**AIM OF THE TASK:**
Using the records below, write out again exactly the lines that begin at the line containing "For each of" and end at the line containing "Tell whether (646, 303)", and no other lines.

**EXTRACTED DATA:**
------

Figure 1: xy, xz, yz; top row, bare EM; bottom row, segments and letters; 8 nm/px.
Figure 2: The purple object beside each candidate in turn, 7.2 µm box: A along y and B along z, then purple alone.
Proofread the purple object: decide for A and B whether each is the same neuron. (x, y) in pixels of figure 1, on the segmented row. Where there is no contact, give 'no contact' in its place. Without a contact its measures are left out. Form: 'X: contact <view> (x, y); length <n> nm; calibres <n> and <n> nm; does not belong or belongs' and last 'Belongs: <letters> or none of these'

------

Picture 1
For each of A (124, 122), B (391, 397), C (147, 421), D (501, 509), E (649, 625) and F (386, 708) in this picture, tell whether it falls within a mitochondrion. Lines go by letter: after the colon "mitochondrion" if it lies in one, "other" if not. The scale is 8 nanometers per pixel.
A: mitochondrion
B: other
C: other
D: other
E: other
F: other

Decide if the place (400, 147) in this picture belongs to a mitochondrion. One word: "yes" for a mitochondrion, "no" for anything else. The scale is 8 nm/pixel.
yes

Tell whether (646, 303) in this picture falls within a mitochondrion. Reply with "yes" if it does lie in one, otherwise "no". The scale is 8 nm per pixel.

------

**COMPLETED TASK:**
For each of A (124, 122), B (391, 397), C (147, 421), D (501, 509), E (649, 625) and F (386, 708) in this picture, tell whether it falls within a mitochondrion. Lines go by letter: after the colon "mitochondrion" if it lies in one, "other" if not. The scale is 8 nanometers per pixel.
A: mitochondrion
B: other
C: other
D: other
E: other
F: other

Decide if the place (400, 147) in this picture belongs to a mitochondrion. One word: "yes" for a mitochondrion, "no" for anything else. The scale is 8 nm/pixel.
yes

Tell whether (646, 303) in this picture falls within a mitochondrion. Reply with "yes" if it does lie in one, otherwise "no". The scale is 8 nm per pixel.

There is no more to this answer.